Prof. Arthur Bergen gab zunächst einen Überblick über den Beginn und Verlauf der Arbeiten seiner Gruppe zu PXE. Die Arbeitsgruppe startete 1995 mit Arbeiten zu der Erkrankung und beschäftigte sich zunächst mit einer Familie mit PXE, die in einem kleinen „isolierten“ Dorf im Norden Hollands lebte. Die Identifikation des Genorts gelang 1997 und im Jahr 2000 konnte die Gruppe um Bergen die ersten Mutationen im ABCC6-Gen als Ursache von PXE beschreiben. Bergen berichtete über die bislang identifizierten kausativen Mutationen, deren Zahl sich seit der Entdeckung des Gens auf über 200 erhöht hat, wies aber auf die bislang fehlende Genotyp-Phänotyp-Korrelation hin, da die klinische Symptomatik bei PXE-Patienten auch bei gleichem Genotyp äußerst variabel ist. Darüber hinaus stellte Bergen das von ihm 2005 etablierte Mausmodell der PXE-Erkrankung vor. ABCC6-Knock-out-Mäuse zeigen wie PXE-Patienten die charakteristische Kalzifizierung und Fragmentierung elastischer Fasern in der Bruch’schen Membran der Retina sowie in den Gefäßwänden von Herz und Niere. Außerdem präsentierte Bergen erste Ergebnisse therapeutischer Studien am ABCC6-Knock-out-Mausmodell. Eine gesteigerte Zufuhr von Kalzium und Magnesium über das Futter führte bei ABCC6-Knock-out-Mäusen zu einer Milderung der Kalzifizierung in Gefäßen von Herz und Nieren, wohingegen sich dieses in der Bruch’schen Membran nicht zeigen ließ.

Dermatologische Forschung
Dr. C. Kostic stellte klinische Fallbeispiele aus der PXE-Ambulanz der Dermatologischen Klinik des Bethesda-Krankenhauses in Freudenberg vor. Auch von dermatologischer Seite wurde der sehr variable Phänotyp nochmals betont, mit Prädilektionsstellen an allen Flexor-Oberflächen und einem ersten Auftreten in der Pubertät. Anhand der vorgestellten Beispiele wurde auch kurz auf die internistische Anamnese der Fallbeispiele eingegangen. Mögliche kosmetische Beeinträchtigungen und die soziale Anamnese wie etwa das Vermeiden von gesellschaftlichen Anlässen, die ein Entblößen betroffener Hautstellen mit sich brächten, wurden ebenfalls dargestellt. Kosmetische Korrektionen, die in der Vergangenheit versucht worden waren, erläuterte Kostic und verwies auf die sehr hohe Rezidivrate und die inzwischen sehr zurückhaltende Einstellung kosmetischen Eingriffen gegenüber.
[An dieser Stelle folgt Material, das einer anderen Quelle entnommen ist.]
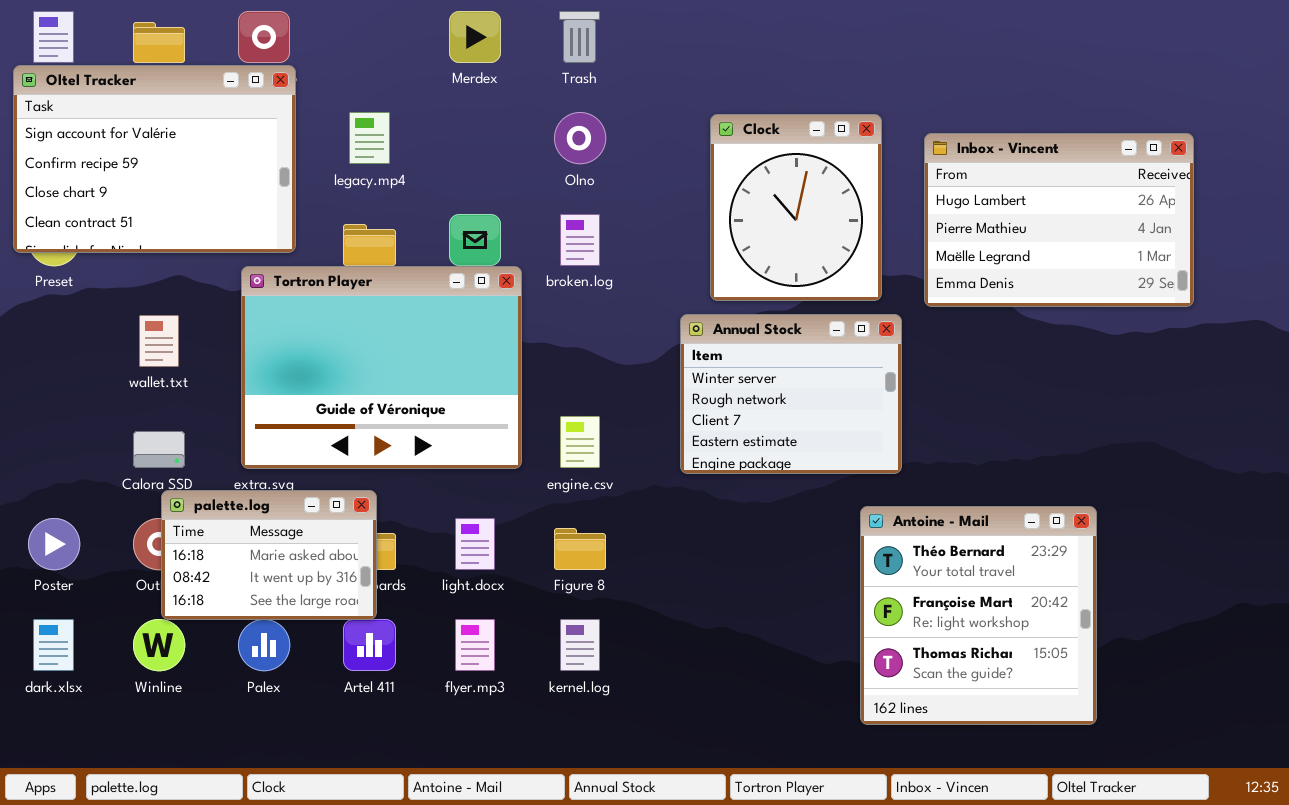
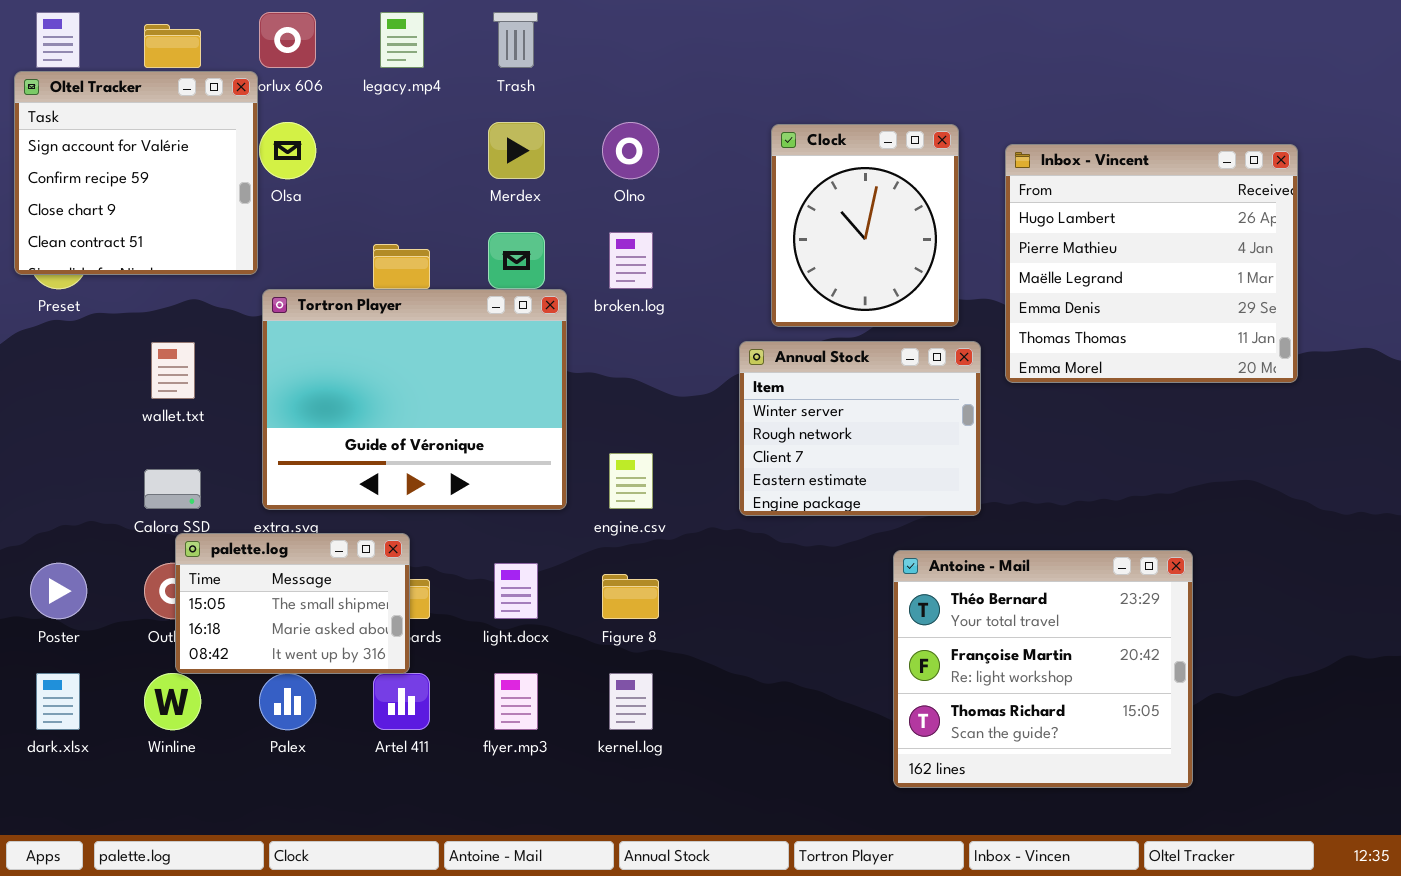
Merdex: [449,11,501,63] -> [488,122,545,179], moved
Trash: [559,11,600,63] -> [493,12,538,68], moved
Oltel Tracker: [13,65,296,253] -> [14,71,258,275], resized
legacy.mp4: [349,112,390,164] -> [380,12,424,68], moved
Inbox - Vincent: [924,133,1194,307] -> [1005,144,1298,383], resized
palette.log: [161,490,377,620] -> [175,533,410,674], scrolled up 1 row
Antoine - Mail: [860,506,1097,725] -> [893,550,1193,788], resized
Dr. Thorsten Hornung, Universitäts-Hautklinik Bonn, zeigte anhand von Fallbeispielen die breite dermatologische Differenzialdiagnose von PXE auf, die unter anderem Ichtyosen, das Elastom, das Buschke-Ollendorff-Syndrom oder das Ehlers-Danlos-Syndrom umfasst.

Der Kongress wurde von der deutschen Selbsthilfegruppe für PXE-Patienten, Heidelberg Engineering, Novartis Pharma und Pfizer finanziell unterstützt.